Dammit... it's not bad. Probably my favorite Dylan song, too (btw, arguably the best version of it is on one of his bootleg collections that recorded him in some dude's basement).
Feist called. She wants her dramatic emoting back.
I love bob Dylan and tend to hate Dylan covers. Some things shouldn't be messed with. I also tend to never listen to her music....like ever. But here she displays that she's got soul and spirit. I am I'm awe of this cover.
you just made bob dylan cry.
Nah, don't like it. But at least she's not auto-tuned and synthetic like she usually is. Best cover of that song is by the JSD Band, folk rock outfit from Scotland, around 1970. You know that folk/rock synthesis Thin Lizzy pulled off on "Whisky in the Jar"? Those guys pretty much invented it (along with Steeleye Span and a few others).

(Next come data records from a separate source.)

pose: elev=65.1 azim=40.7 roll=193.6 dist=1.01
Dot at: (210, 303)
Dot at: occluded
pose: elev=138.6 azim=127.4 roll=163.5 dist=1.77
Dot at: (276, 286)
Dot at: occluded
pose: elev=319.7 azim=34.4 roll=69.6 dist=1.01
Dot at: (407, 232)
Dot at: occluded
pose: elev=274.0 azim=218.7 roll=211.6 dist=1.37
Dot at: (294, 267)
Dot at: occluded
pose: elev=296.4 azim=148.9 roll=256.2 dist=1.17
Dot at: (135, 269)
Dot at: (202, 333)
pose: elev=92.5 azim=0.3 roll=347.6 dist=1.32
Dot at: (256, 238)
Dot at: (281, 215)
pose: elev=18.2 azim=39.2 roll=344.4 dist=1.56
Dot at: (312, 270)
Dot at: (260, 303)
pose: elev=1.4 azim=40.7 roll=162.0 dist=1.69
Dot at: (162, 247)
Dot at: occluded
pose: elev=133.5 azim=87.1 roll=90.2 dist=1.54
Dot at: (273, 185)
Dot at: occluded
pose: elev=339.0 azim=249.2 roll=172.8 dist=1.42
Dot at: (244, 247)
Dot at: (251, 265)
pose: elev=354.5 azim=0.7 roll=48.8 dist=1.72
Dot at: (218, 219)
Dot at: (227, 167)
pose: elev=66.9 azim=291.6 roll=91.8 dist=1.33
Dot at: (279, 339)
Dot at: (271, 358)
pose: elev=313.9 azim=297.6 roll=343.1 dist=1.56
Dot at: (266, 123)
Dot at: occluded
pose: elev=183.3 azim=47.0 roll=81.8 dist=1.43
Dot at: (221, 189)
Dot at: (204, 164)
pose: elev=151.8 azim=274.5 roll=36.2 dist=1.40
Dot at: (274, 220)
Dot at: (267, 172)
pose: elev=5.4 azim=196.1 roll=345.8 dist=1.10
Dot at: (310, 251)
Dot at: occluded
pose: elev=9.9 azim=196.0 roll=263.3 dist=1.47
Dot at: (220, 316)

It sounds like she's singing it collapsed in a bloody heap in an alley, drunk, dribbling blood and snot from her battered face, shattered teeth clutched in broken fingers, occasionally nipping from a bottle of meths wrapped in a brown paper bag, as her boyfriend/pimp spits on the floor and walks away.
So not only is it a good performance, it's also her horoscope.
I understand making a cover and putting your own twist on it, but I felt like I was listening in slow-mo. Social Distortions cover is by far the best cover I've heard of this song; undoubtedly better than this one. It's nice to hear a real voice come from her, rather than remixed, doctored junk.